After all this waiting and preparation (actually it's less than five minutes since you ordered it) you may think you are ready to eat. Not yet! First you take a sip of the thick dark Borneo coffee served with your laksa, and you carefully open your copy of the Borneo Post to catch up on all the latest Sarawak gossip. With the newspaper opened at the sports page, you take your chopsticks, raise a bite-sized cluster of noodles and beansprouts to your mouth, and gently bite, delicately controlling the trailing noodles with your spoon (this stuff stains, remember). After a few fleeting minutes of ecstasy, you realise your bowl is empty. No dish seems to create as much disappointment when it is finished as Sarawak Laksa, but if you find the sense of loss too much to bear, you can always order another one.


The Laksa Lover's Guide to Kuching

Laksa Stall
©Mike Reed

Everyone in Kuching has their favourite Laksa stall. Some like theirs really spicy, others appreciate a few extra prawns or a particular favourite kind of noodle. All the places listed below are within walking distance of the main hotels and serve perfectly good laksa; once you've tried them all you'll be a conoisseur and laksa will be an obsession.

Central Cafe (Central Rd East, next to Oriental Finance).
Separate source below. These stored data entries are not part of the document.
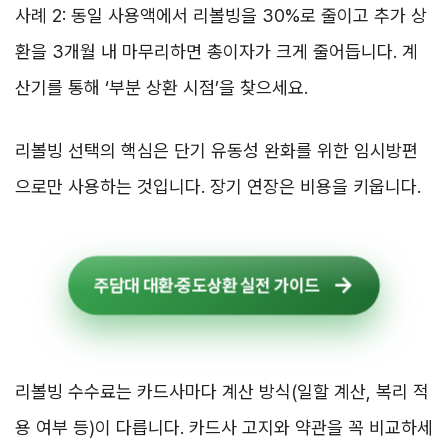
사례 2: 동일 사용액에서 리볼빙을 30%로 줄이고 추가 상
환을 3개월 내 마무리하면 총이자가 크게 줄어듭니다. 계
산기를 통해 ‘부분 상환 시점’을 찾으세요.
리볼빙 선택의 핵심은 단기 유동성 완화를 위한 임시방편
으로만 사용하는 것입니다. 장기 연장은 비용을 키웁니다.
주담대 대환·중도상환 실전 가이드
리볼빙 수수료는 카드사마다 계산 방식(일할 계산, 복리 적
용 여부 등)이 다릅니다. 카드사 고지와 약관을 꼭 비교하세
Good reliable stall, with laksa usually available at lunchtimes.

Chong Choon Cafe (Abell Road, opposite Maybank). This is one of the two most famous laksa stalls (the other is Choon Hui Cafe). Not as spicy as some (good for beginners) and the proprietor is happy to customise the ingredients to your liking. Usually finished by 11 a.m.

Choon Hui Cafe (Ban Hock Road, near Grand Continental Hotel). Kuching's spiciest Laksa, although the portions are not as generous as others. Very popular - get here early (before 10 a.m.).

Min Hong Kee (Padungan Road, past the police station). Not particularly spicy, but generous portions. Very lively atmosphere right on the street. Usually finished by 11 a.m.

Seng Huat Cafe (Padungan Road, below Kapit Hotel). Excellent laksa served with very fine bee hoon. Portions small but so are the prices - why not order two bowls? Usually finished by 12 midday.

Tiger Garden Laksa (Jalan Green Hill, opposite Chinese Primary School). Could be the best in town, except that they always forget the coriander. Still very good though. Serves laksa right through lunch hour and on Sundays.